先人と先輩の足跡〜タンネウシ 10月号
村田 良介
特別展示
先月下旬から3年ぶりの特別展「斜里平野の魅力」が始まっています。既にご覧いただいたでしょうか。
斜里平野はさまざまな角度からアプローチされてきました。博物館としても地質や地形、遺跡や歴史、砂丘や自然環境、アイヌ語地名や産業発達といった視点からの調査や研究成果を郷土学習シリーズや特別展図録などに発表して記録に残してきました。
今回は、斜里平野の景観が人と自然の関りによって形成されてきたという視点で構成していますので、これまでの資料や記録の「再構成」といえるかもしれません。
先人たち
斜里平野の人と自然の関りを探ることは、この地の人の歴史を紐解くことです。人の歴史は自然との関りの中で生まれてきたといっても過言ではありません。
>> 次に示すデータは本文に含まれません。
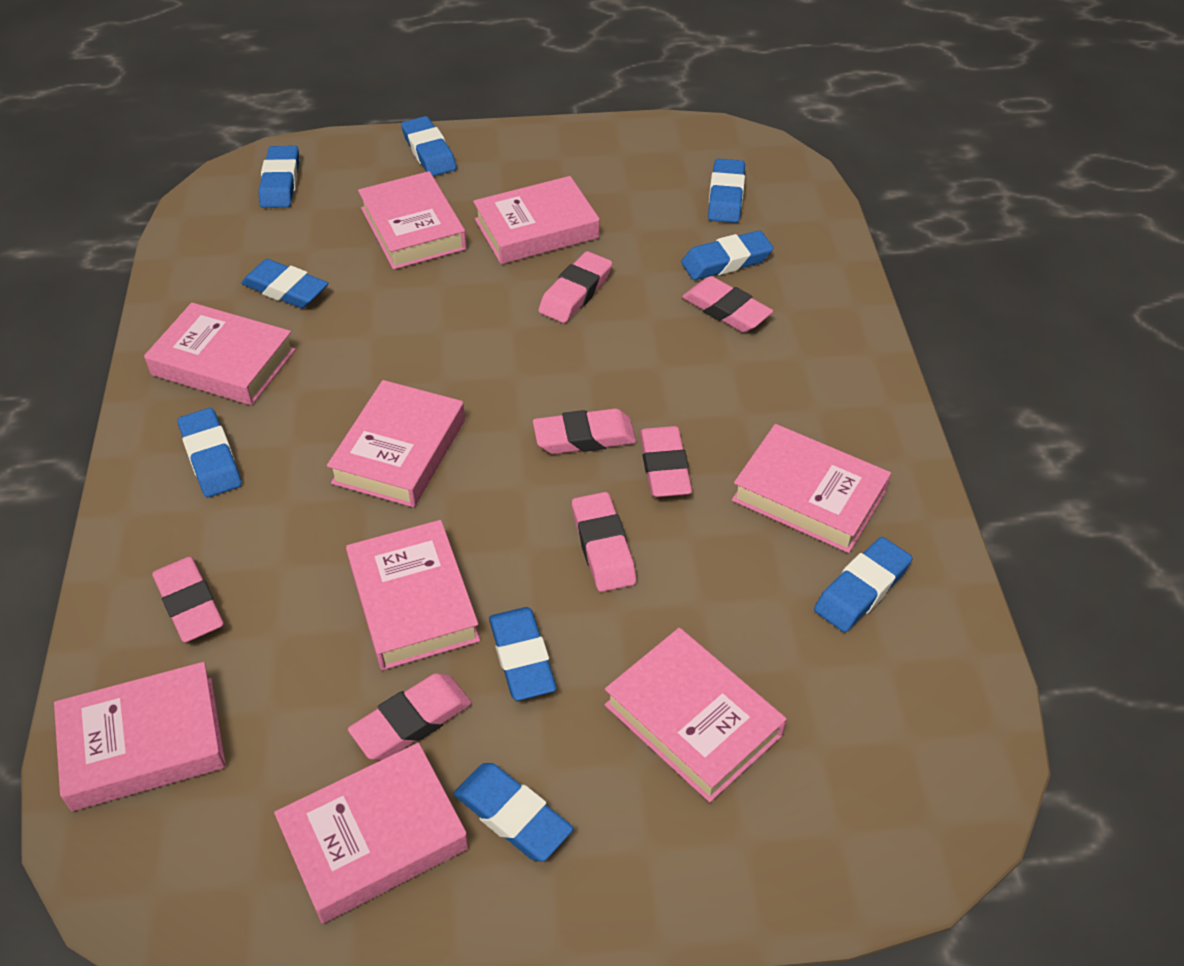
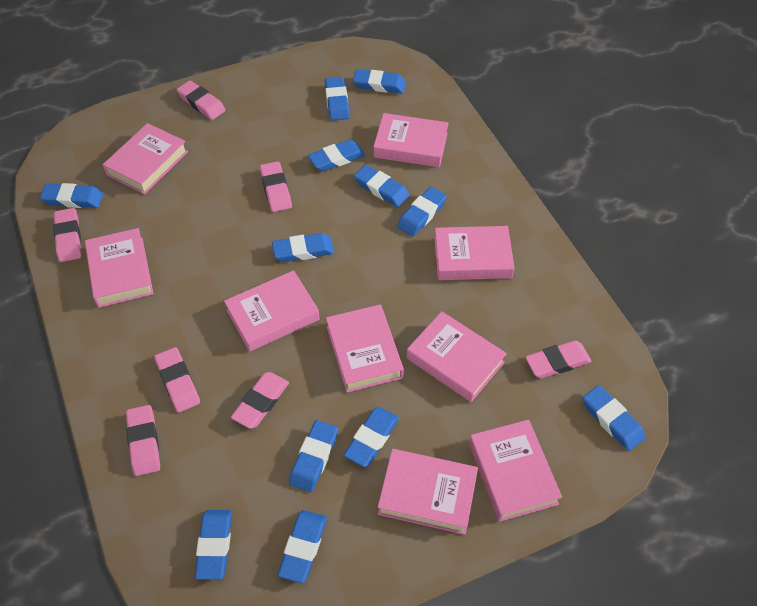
blue eraser: [178,408,242,497] [241,259,328,308] [258,146,299,208] [401,116,457,176] [453,763,573,861] [489,607,557,701] [681,230,773,280] [708,159,745,223] [814,537,912,632] = 9 -> [40,183,103,208] [195,510,232,580] [272,233,334,262] [278,510,327,583] [289,420,338,492] [308,140,365,171] [325,77,350,121] [344,407,399,467] [353,69,406,93] [354,165,410,207] [397,187,447,236] [583,385,645,451] = 12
具体的には、先史時代からアイヌの人たちの生活のように狩猟や漁労をしながら神との精神的なつながりの中で生きてきたことや、明治時代以降の農業や漁業や商業を営みながら自然と関わり合って土地を拓いてきたことなどがあげられます。
その過程には明治10年に朱円に入地した鈴木養太や、その後に以久科に入殖して農場を開いた石川芳次など、多くの人たちの筆舌に尽くしがたい苦難がありました。さらに多くの団体や農場による組織的な開墾によって斜里平野が拓かれていったのです。
先輩たち
斜里平野の景観の基本的な形成者が先人と呼ばれる明治から大正にかけての入殖者だとすれば、次の主役は、 昭和 20 年代以降にこれらの先人の足跡を丁寧に調べて記録に残した先輩達です。敢えて名前をあげれば栗沢喜重郎、その後の日置順正、金喜多一、 小泉昇、高桑華夷治など。
知床博物館の前身であるしれとこ資料館時代からこれらの人達の成果は郷土史研究会報や博物館の研究報告、さらに普及書である郷土学習シリーズや特別展図録に残されています。
特に、個別の聞き取り調査にもとづ く稲作や澱粉工場の分布や操業時期の調査は圧巻です。そして、これらの人たちの活動を支えてきた資料館や博物館の存在と担当した先輩職員の役割も忘れるわけにはいきません。
繋ぐこと
先人や先輩の背中を追いながらの昨年からの特別展準備でしたが、走っても、走っても追いつくどころか、ますますその差が開くばかりでした。今回の特別展で取り上げた内容の多くはこれらの「焼き直し」です。
わずかに責を果たせたかと思うのは、過去の成果や記録をビジュアル化し一部は電子データ化できたことによって将来の活用がさらに広がるだろう、という言い訳です。